───── Data extracts

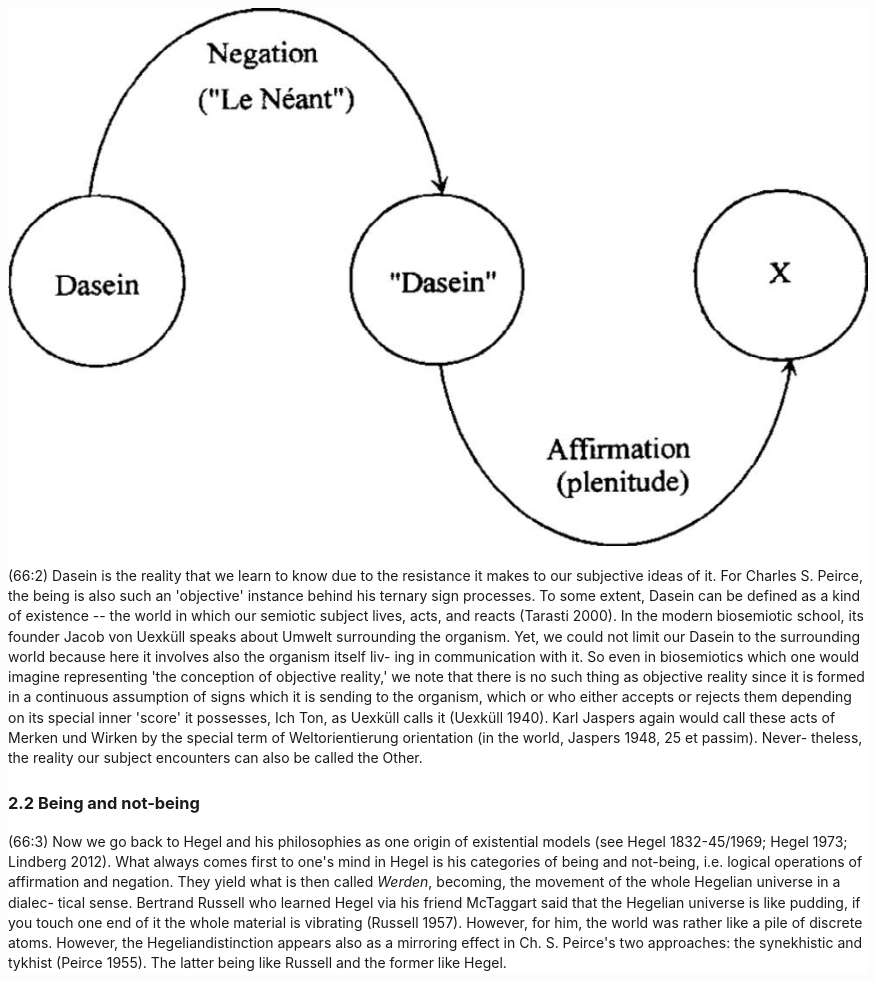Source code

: ![Dasein](images/dasein.jpg)

(66:2) Dasein is the reality that we learn to know due to the resistance
it makes to our subjective ideas of it. For Charles S. Peirce, the being
is also such an 'objective' instance behind his ternary sign processes.
To some extent, Dasein can be defined as a kind of existence -- the
world in which our semiotic subject lives, acts, and reacts (Tarasti
2000). In the modern biosemiotic school, its founder Jacob von Uexküll
speaks about Umwelt surrounding the organism. Yet, we could not limit
our Dasein to the surrounding world because here it involves also the
organism itself liv- ing in communication with it. So even in
biosemiotics which one would imagine representing 'the conception of
objective reality,' we note that there is no such thing as objective
reality since it is formed in a continuous assumption of signs which it
is sending to the organism, which or who either accepts or rejects them
depending on its special inner 'score' it possesses, Ich Ton, as Uexküll
calls it (Uexküll 1940). Karl Jaspers again would call these acts of
Merken und Wirken by the special term of Weltorientierung orientation
(in the world, Jaspers 1948, 25 et passim). Never- theless, the reality
our subject encounters can also be called the Other.

### 2.2 Being and not-being

(66:3) Now we go back to Hegel and his philosophies as one origin of
existential models (see Hegel 1832-45/1969; Hegel 1973; Lindberg 2012).
What always comes first to one's mind in Hegel is his categories of
being and not-being, i.e. logical operations of affirmation and
negation. They yield what is then called *Werden*, becoming, the
movement of the whole Hegelian universe in a dialec- tical sense.
Bertrand Russell who learned Hegel via his friend McTaggart said that
the Hegelian universe is like pudding, if you touch one end of it the
whole material is vibrating (Russell 1957). However, for him, the world
was rather like a pile of discrete atoms. However, the
Hegeliandistinction appears also as a mirroring effect in Ch. S.
Peirce's two approaches: the synekhistic and tykhist (Peirce 1955). The
latter being like Russell and the former like Hegel.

──────────

● **Work to complete**
Please recast the lines above as a numbered list, omitting the blank lines and the pictures.

● **Task solution**
1. Source code
2. : ![Dasein](images/dasein.jpg)
3. (66:2) Dasein is the reality that we learn to know due to the resistance
4. it makes to our subjective ideas of it. For Charles S. Peirce, the being
5. is also such an 'objective' instance behind his ternary sign processes.
6. To some extent, Dasein can be defined as a kind of existence -- the
7. world in which our semiotic subject lives, acts, and reacts (Tarasti
8. 2000). In the modern biosemiotic school, its founder Jacob von Uexküll
9. speaks about Umwelt surrounding the organism. Yet, we could not limit
10. our Dasein to the surrounding world because here it involves also the
11. organism itself liv- ing in communication with it. So even in
12. biosemiotics which one would imagine representing 'the conception of
13. objective reality,' we note that there is no such thing as objective
14. reality since it is formed in a continuous assumption of signs which it
15. is sending to the organism, which or who either accepts or rejects them
16. depending on its special inner 'score' it possesses, Ich Ton, as Uexküll
17. calls it (Uexküll 1940). Karl Jaspers again would call these acts of
18. Merken und Wirken by the special term of Weltorientierung orientation
19. (in the world, Jaspers 1948, 25 et passim). Never- theless, the reality
20. our subject encounters can also be called the Other.
21. ### 2.2 Being and not-being
22. (66:3) Now we go back to Hegel and his philosophies as one origin of
23. existential models (see Hegel 1832-45/1969; Hegel 1973; Lindberg 2012).
24. What always comes first to one's mind in Hegel is his categories of
25. being and not-being, i.e. logical operations of affirmation and
26. negation. They yield what is then called *Werden*, becoming, the
27. movement of the whole Hegelian universe in a dialec- tical sense.
28. Bertrand Russell who learned Hegel via his friend McTaggart said that
29. the Hegelian universe is like pudding, if you touch one end of it the
30. whole material is vibrating (Russell 1957). However, for him, the world
31. was rather like a pile of discrete atoms. However, the
32. Hegeliandistinction appears also as a mirroring effect in Ch. S.
33. Peirce's two approaches: the synekhistic and tykhist (Peirce 1955). The
34. latter being like Russell and the former like Hegel.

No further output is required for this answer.